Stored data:
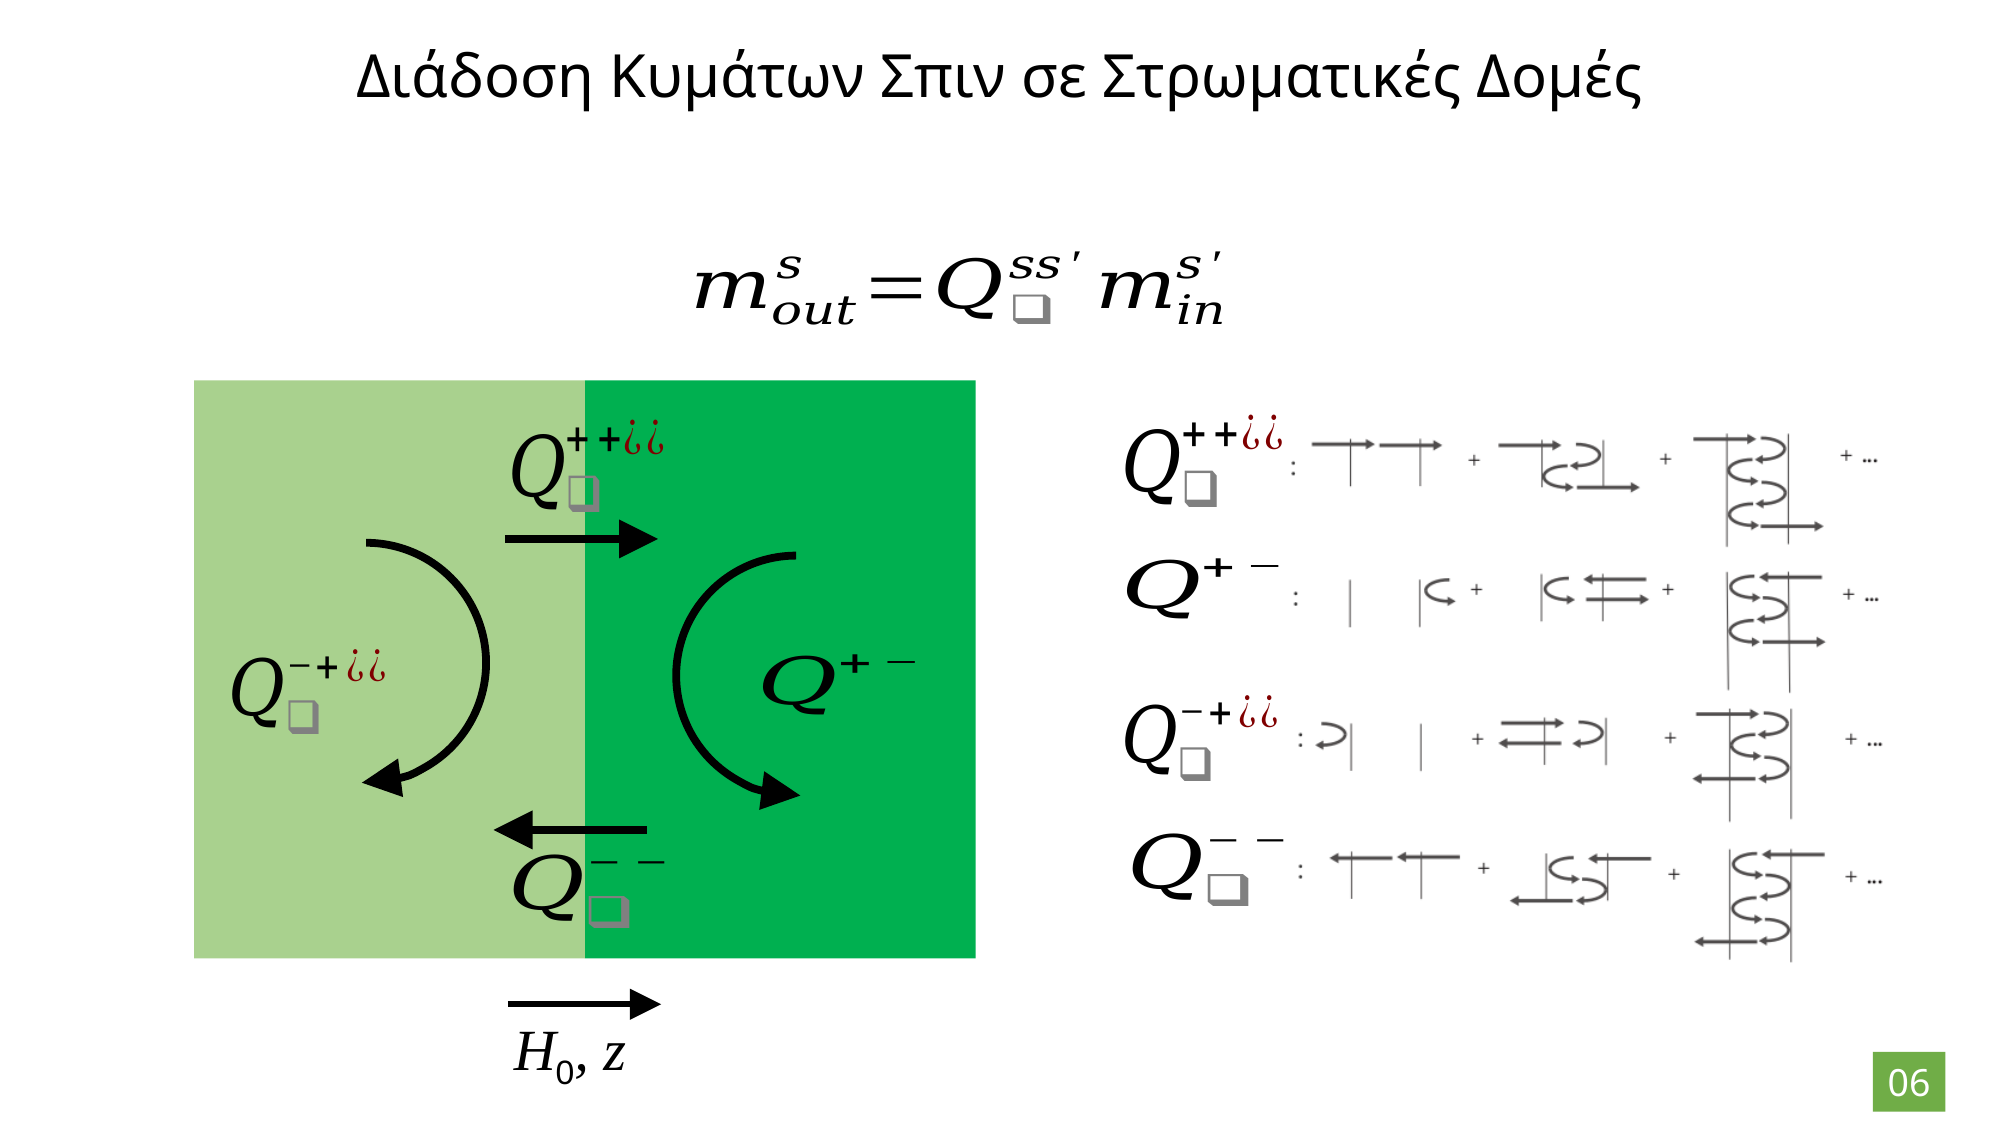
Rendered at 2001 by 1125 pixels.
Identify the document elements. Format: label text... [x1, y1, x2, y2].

title Διάδοση Κυμάτων Σπιν σε Στρωματικές Δομές [137, 38, 1863, 119]
text_box [675, 555, 801, 805]
text_box 06 [1872, 1051, 1946, 1113]
text_box [193, 379, 586, 959]
text_box [361, 542, 487, 792]
text_box [586, 379, 977, 959]
text_box H0, z [498, 1004, 642, 1099]
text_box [1121, 333, 1910, 1039]
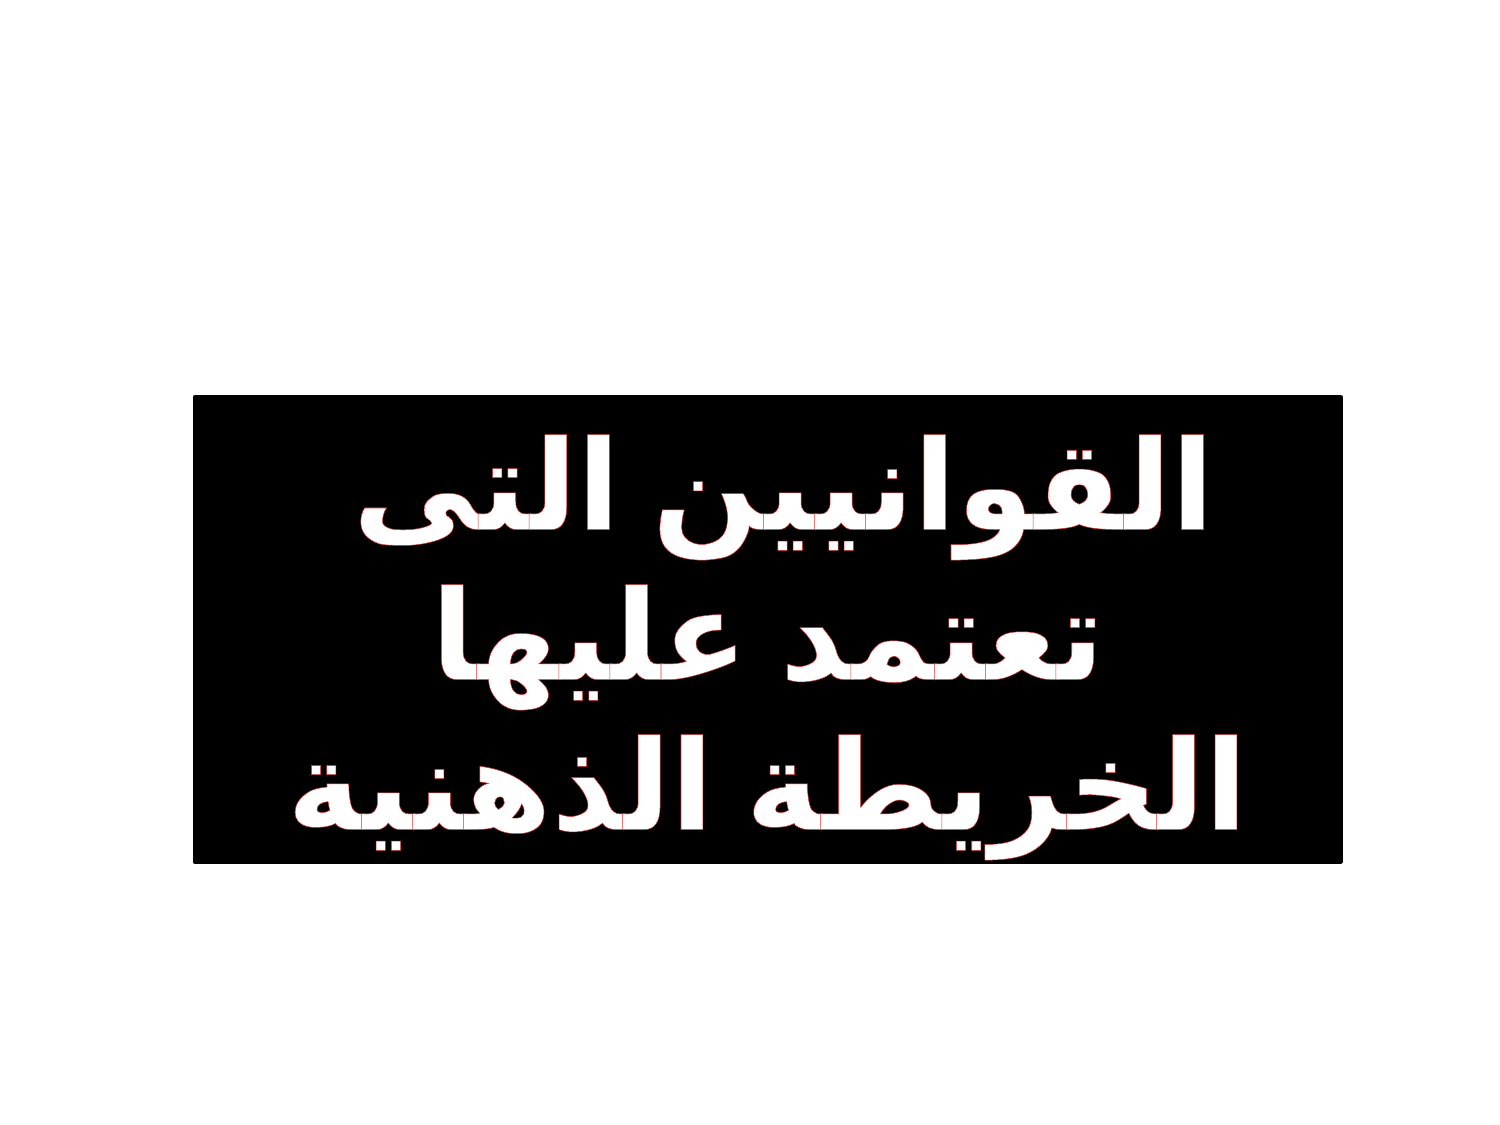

[The problem]: The records above need to be restated word for word, with the pictures left out.

[Your solution]:
Rendered at 2001 by 1125 pixels.
Identify the document elements. Format: label text... [x1, y1, x2, y2].

title Διάδοση Κυμάτων Σπιν σε Στρωματικές Δομές [137, 38, 1863, 119]
text_box [675, 555, 801, 805]
text_box 06 [1872, 1051, 1946, 1113]
text_box [193, 379, 586, 959]
text_box [361, 542, 487, 792]
text_box [586, 379, 977, 959]
text_box H0, z [498, 1004, 642, 1099]
text_box [1121, 333, 1910, 1039]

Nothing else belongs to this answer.